According to blogger Andy Beard, a number of high-profile blogs and news sites have had just that happen to them in recent days.
Some examples, according to Beard, include Engadget, which saw its PageRank drop from 7 to 5; Joystiq, from 6 to 4; and SFGate, Forbes.com and WashingtonPost.com, all of which had their PageRank drop from 7 to 5.
What's behind this?
Well, speculation in the blogosphere today has it that Google has decided to punish popular sites that accept paid links to lesser sites. As Valleywag puts it, "Google's bean counter, naturally, would prefer that you pay Google for sponsored links instead."
I'm working on getting comment from Google, but so far no luck.
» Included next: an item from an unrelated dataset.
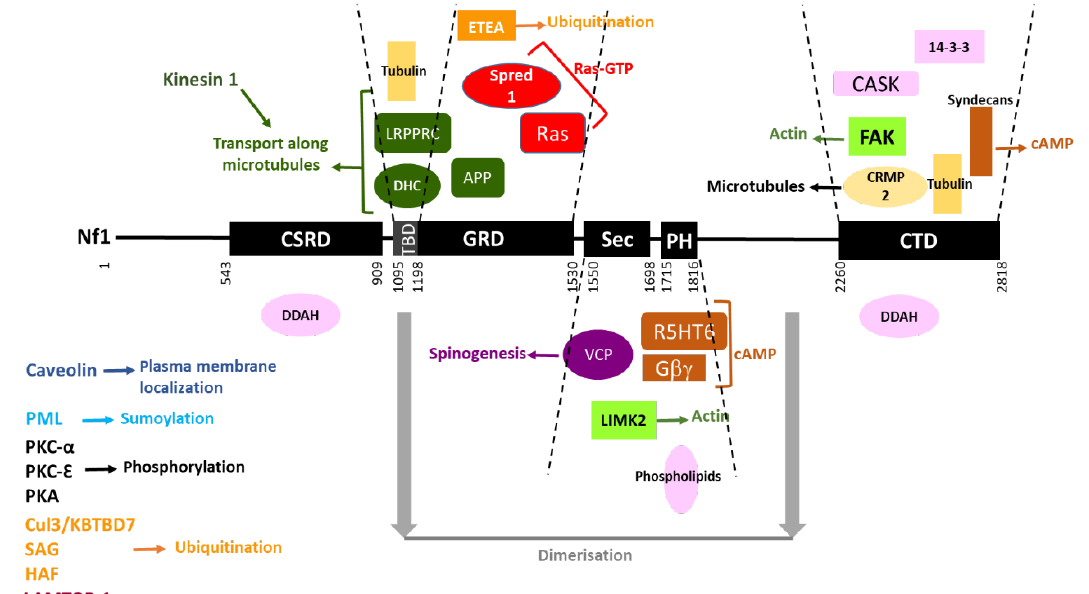
Figure 14. Neurofibromin interacting partners. Neurofibromin domains are indicated as black boxes and their limits are written below. Interacting partners of each domain are pictured between the dashed lines delimiting the domains. Each type of function is represented by a color: Ras-GTP in red, cAMP in brown, actin dynamics in green, microtubules in yellow, transport along microtubules in dark green, spinogenesis in purple, ubiquitination in orange, sumoylation in blue, phosphorylation in black, plasma membrane localization in dark blue, and unknown function in pink. Regions necessary for neurofibromin dimerization are indicated in grey. Partners interacting with unknown domains of neurofibromin or being part of the same complex are not pictured but their name is indicated on the left side of the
I'll update this post if I do get some comment.
Anyway, part of the buzz about this move is that some of the sites that are taking PageRank hits are the very sites (Search Engine Journal, Copyblogger, Search Engine Guide and the Blog Herald, among them) that cover search engine optimization issues, and some suspect that perhaps the search giant is punishing them for being critics.
Is that possible? Well, who knows?
But as Beard points out, not all the sites that saw PageRank losses engage in the practice of selling paid links. Instead, many of them are part of blog networks that have plenty of internal links between sites. For example, Engadget, which is part of the Weblogs Inc. network.
The guidelines that these sites may have abused? "Don't participate in link schemes designed to increase your site's ranking or PageRank. In particular, avoid links to Web spammers or "bad neighborhoods" on the Web, as your own ranking may be affected adversely by those links."
The real question is, what has changed? It's hard to imagine that all these sites suddenly changed their practices overnight. So for all these sites' PageRank rankings to have changed at once does indicate somebody over at Google is playing with slide rules or something.